As for those field measurements, Flinders notes that the first order of business will be to re-establish a gravity calibration line on Hawaii Island.
“Starting in the late 1960s USGS scientists began to establish a series of ‘benchmarks’ at precisely known and repeatable locations, where they could measure gravity on a reoccurring basis,” he explains. “You've probably walked right past one of these small benchmarks and not even noticed it — they are hard to spot unless you're looking for them.”
These “Gravity Stations” or “Gravity Control” benchmarks are similar to other government survey benchmarks — popular landmarks for hikers and geocachers. The oldest ones, installed in the 1960s and 1970s along Mauna Kea Access Road, are aluminum hexagons that are four inches in diameter and installed flush with rock or concrete surfaces like building foundations, drainage culverts, and lava outcroppings.

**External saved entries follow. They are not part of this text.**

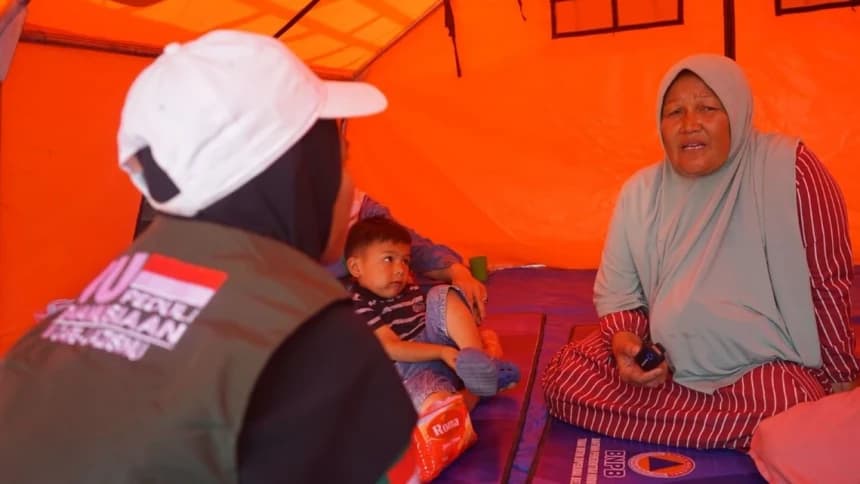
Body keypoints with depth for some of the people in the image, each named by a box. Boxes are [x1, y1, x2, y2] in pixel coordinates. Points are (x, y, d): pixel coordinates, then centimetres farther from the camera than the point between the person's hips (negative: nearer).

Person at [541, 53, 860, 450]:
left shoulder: (788, 167, -12)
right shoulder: (640, 190, -1)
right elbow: (615, 292, 5)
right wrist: (623, 338, -16)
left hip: (764, 364, -4)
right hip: (666, 360, 5)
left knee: (785, 406, -38)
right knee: (562, 378, -18)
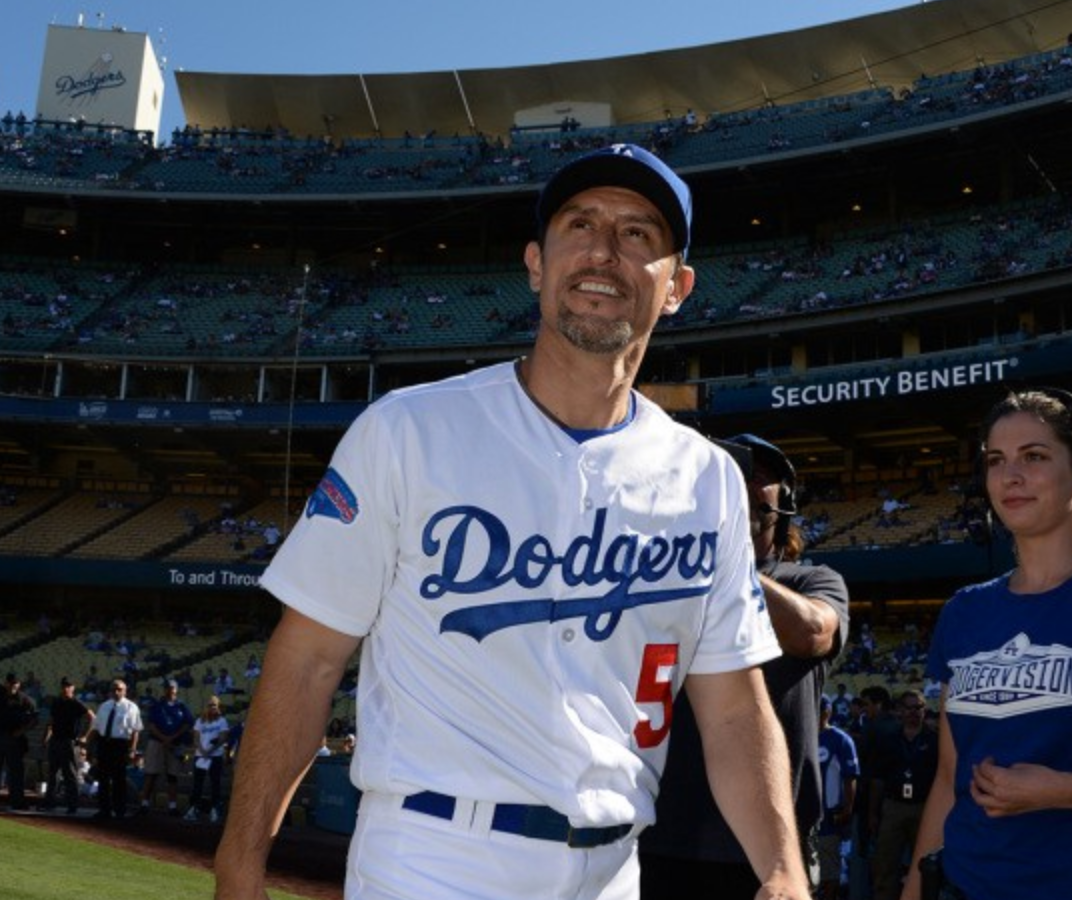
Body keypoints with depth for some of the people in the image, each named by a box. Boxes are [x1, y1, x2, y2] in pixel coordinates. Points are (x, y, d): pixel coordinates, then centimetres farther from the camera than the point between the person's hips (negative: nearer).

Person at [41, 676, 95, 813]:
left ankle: (72, 805, 1)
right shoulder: (56, 703, 12)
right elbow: (51, 722, 20)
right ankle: (49, 801, 21)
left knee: (70, 774, -3)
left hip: (70, 742, -6)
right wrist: (45, 737, 8)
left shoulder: (76, 704, -7)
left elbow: (92, 718, -12)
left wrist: (84, 736, -12)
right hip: (55, 741, 6)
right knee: (52, 772, 12)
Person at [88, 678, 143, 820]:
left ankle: (119, 811, 9)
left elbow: (135, 730, -10)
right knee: (103, 777, 8)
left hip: (121, 744, -5)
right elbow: (96, 727, 17)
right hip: (104, 743, 5)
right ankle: (104, 810, 16)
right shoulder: (104, 706, 14)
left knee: (119, 779, 0)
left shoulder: (131, 707, -5)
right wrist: (97, 746, 10)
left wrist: (132, 750, -17)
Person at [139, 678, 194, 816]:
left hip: (176, 746, 1)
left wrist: (172, 738, -9)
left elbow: (188, 725, 1)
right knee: (151, 775, -4)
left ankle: (172, 805, 4)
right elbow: (150, 725, -1)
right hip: (156, 742, -1)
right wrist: (164, 738, -12)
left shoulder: (182, 707, 8)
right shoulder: (156, 706, 7)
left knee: (173, 776, 3)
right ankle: (145, 803, -2)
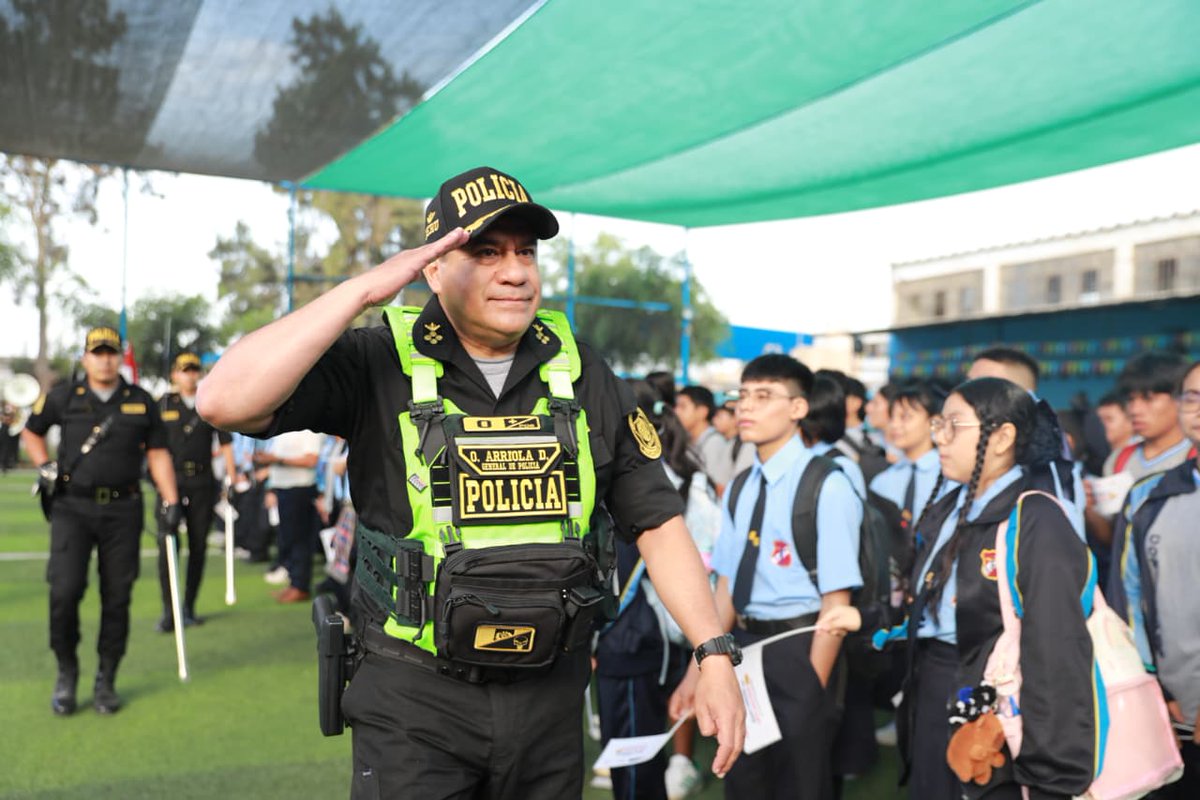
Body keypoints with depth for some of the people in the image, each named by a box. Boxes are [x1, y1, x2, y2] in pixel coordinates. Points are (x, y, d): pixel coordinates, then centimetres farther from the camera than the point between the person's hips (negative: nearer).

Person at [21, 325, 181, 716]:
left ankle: (106, 680, 16)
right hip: (72, 508, -1)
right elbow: (31, 431, 20)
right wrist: (44, 466, 4)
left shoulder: (141, 401, 6)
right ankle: (66, 672, 11)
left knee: (117, 596, 3)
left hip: (123, 511, 1)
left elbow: (158, 454, 8)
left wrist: (170, 501, 0)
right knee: (64, 590, -10)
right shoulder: (63, 397, 4)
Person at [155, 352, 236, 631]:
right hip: (172, 482, -2)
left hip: (203, 484, 2)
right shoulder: (163, 404, 7)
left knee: (198, 546, 5)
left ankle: (188, 608, 16)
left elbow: (225, 444, 10)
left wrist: (231, 479, 3)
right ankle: (169, 612, -6)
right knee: (167, 545, -10)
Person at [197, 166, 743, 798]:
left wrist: (716, 657, -4)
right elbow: (225, 402, -22)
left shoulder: (582, 377, 2)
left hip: (549, 694, 4)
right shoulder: (379, 365, -8)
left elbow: (657, 521, 4)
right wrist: (364, 290, -23)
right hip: (415, 698, -3)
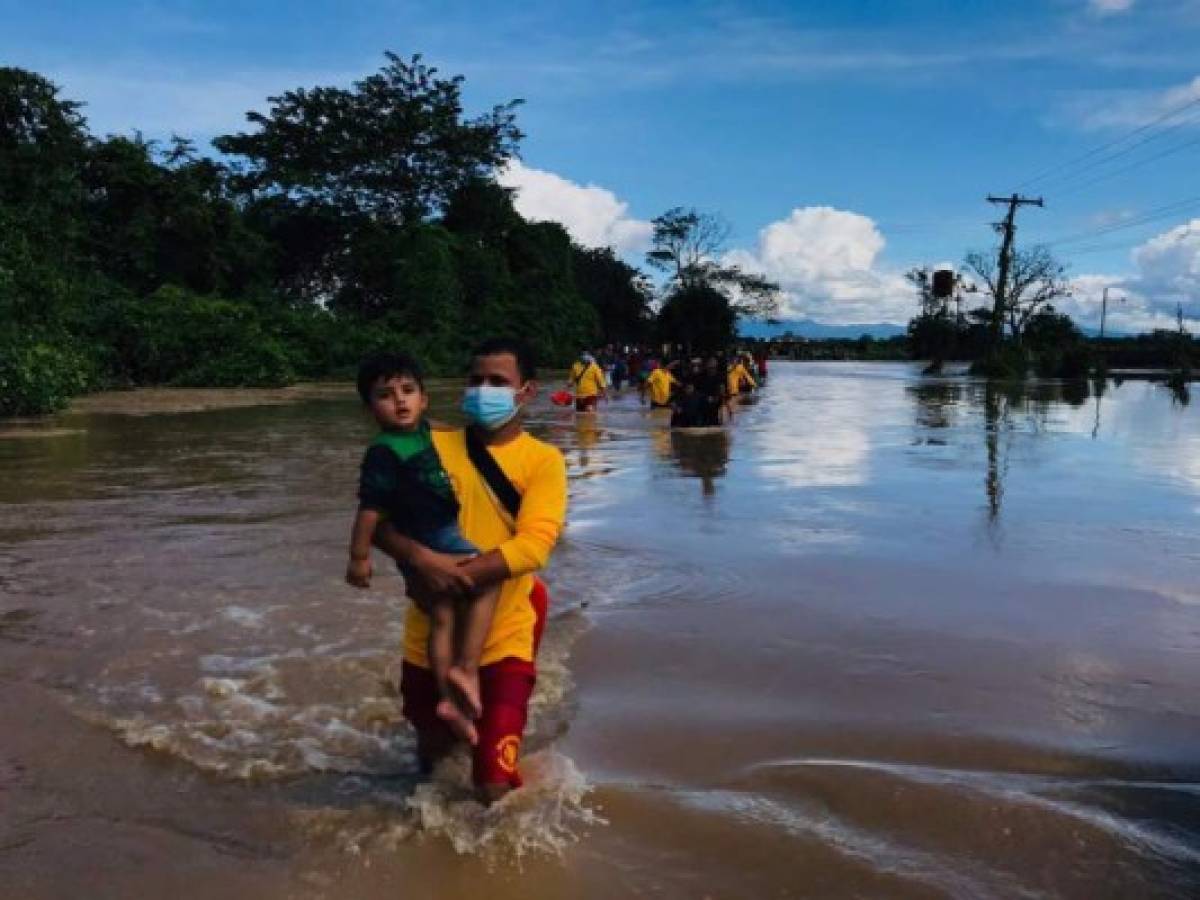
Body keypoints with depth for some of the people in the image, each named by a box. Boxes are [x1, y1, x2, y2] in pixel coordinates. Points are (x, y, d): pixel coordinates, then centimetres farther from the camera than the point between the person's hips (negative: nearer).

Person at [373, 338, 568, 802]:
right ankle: (449, 725, 59)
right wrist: (422, 559, -28)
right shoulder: (434, 445, -3)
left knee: (493, 787, -1)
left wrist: (456, 578, -26)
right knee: (432, 755, 24)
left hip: (502, 640, -2)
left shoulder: (543, 460, -8)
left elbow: (533, 546, -19)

“We do need to make sure that we return the exact same spot every time, which is why we use the benchmarks,” Flinders explains.
Why do scientists need a gravity calibration line? Although the measurements from gravimeters atop active volcanoes are important, scientists also need to compare those measurements against measurements far away from volcanic activity.

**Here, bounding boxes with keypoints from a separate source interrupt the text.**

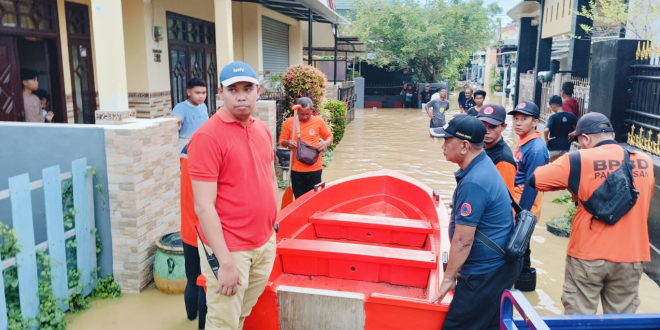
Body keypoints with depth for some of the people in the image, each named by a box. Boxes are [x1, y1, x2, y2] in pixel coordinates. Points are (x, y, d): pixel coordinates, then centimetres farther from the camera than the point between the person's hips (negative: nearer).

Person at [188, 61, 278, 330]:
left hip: (266, 243, 7)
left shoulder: (263, 130, 6)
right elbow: (204, 206, -19)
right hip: (230, 248, -6)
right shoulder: (208, 136, -17)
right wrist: (225, 262, -21)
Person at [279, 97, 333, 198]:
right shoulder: (289, 122, -2)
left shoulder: (318, 121, -1)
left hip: (315, 168, 0)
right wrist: (287, 143, -17)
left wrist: (326, 143, -12)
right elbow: (282, 140, 6)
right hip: (296, 169, 0)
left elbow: (329, 136, 11)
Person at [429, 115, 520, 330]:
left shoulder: (473, 183, -26)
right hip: (498, 266, 10)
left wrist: (448, 278, -13)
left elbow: (462, 240, -24)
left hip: (485, 274, -10)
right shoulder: (483, 166, 6)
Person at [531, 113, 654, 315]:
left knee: (578, 318, 8)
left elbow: (534, 180, -7)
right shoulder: (646, 162, 3)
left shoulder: (578, 160, -11)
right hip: (632, 256, 4)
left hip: (588, 255, -4)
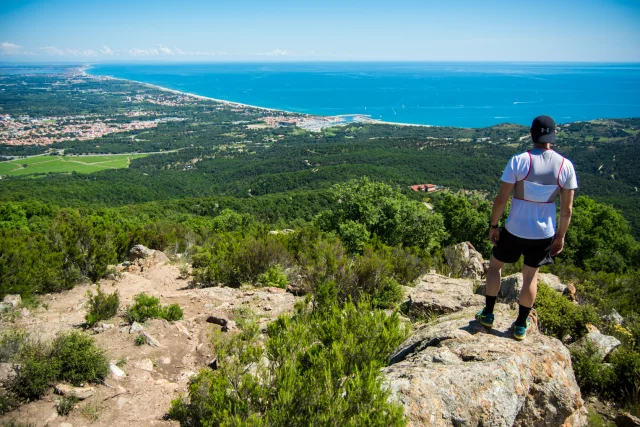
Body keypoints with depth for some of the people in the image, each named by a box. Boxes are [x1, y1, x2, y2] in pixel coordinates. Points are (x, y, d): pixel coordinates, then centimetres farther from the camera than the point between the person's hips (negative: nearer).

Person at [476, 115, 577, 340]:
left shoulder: (518, 161, -16)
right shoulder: (565, 165, -8)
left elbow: (501, 199, -14)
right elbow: (567, 208, -3)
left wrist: (493, 225, 0)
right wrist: (560, 236, 9)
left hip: (515, 230, -2)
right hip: (544, 233, 3)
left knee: (495, 265, 21)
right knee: (530, 276, 19)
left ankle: (488, 314, 29)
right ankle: (521, 326, 30)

“Since these benchmarks were far away from the active volcanic processes of Mauna Loa and Kilauea, any changes seen at these benchmarks during repeated measurements were due to changes in the way the instrument, the gravimeter, was functioning,” Flinders says.
He compared the shift to the periodic need to align the suspension of a car, which might otherwise “drift” to the left or right over time.
“For example, scientists might notice that the gravity measured at a site near Wilder Road in Hilo was gradually and predictably increasing through the years, even though we know that the area is gravitationally stable and not affected by volcanic forces,” he elaborated. “This meant the gravimeters were slowly, but steadily, drifting, and changes measured at these locations allowed USGS scientists to calibrate the instruments.”
The original gravity calibration line was maintained through the late 1990s, but over time, several benchmarks have been lost due to construction, and others are now too close to road traffic or other activity to safely set up instruments for the eight-hour calibration session. The next closest set of benchmarks are over 2,000 miles away.
“For the past fifteen years, we have been flying our campaign gravimeters to the next closest gravity calibration line on Mount Hamilton, in Santa Clara County, California,” Flanders says. “While the calibration line in California has served HVO scientists well, it is not very practical for our monitoring needs, does not cover a wide enough range in gravity to be very useful for calibrating monitoring measurements made on Mauna Loa, and past air travel and shipping of our monitoring gravimeters has led to costly damage.”
To return to homegrown calibration, HVO hopes to install up to a handful of new benchmarks across Hawaii Island in the next few years.
“We can make measurements pretty much anywhere as long as they are close to a road,” he says. “The Absolute Quantum Gravimeter is 200 pounds, and so we're looking at existing benchmarks that are easily accessible.”
The new instrument will allow scientists to “measure the precise value of gravity at those older benchmarks and potential new ones, to re-establish this calibration line and ensure our annual campaign gravity surveys of Kilauea and Mauna Loa are providing the best data possible for volcano monitoring,” Flinders says.
He notes that he and his colleagues will be talking to land managers in the next year to get permission to set up and make measurements.
“We recognize and appreciate that places we work are sacred to many in the Hawaiian community, and our goal is to work with those communities to accomplish our mission while remaining respectful,” he says.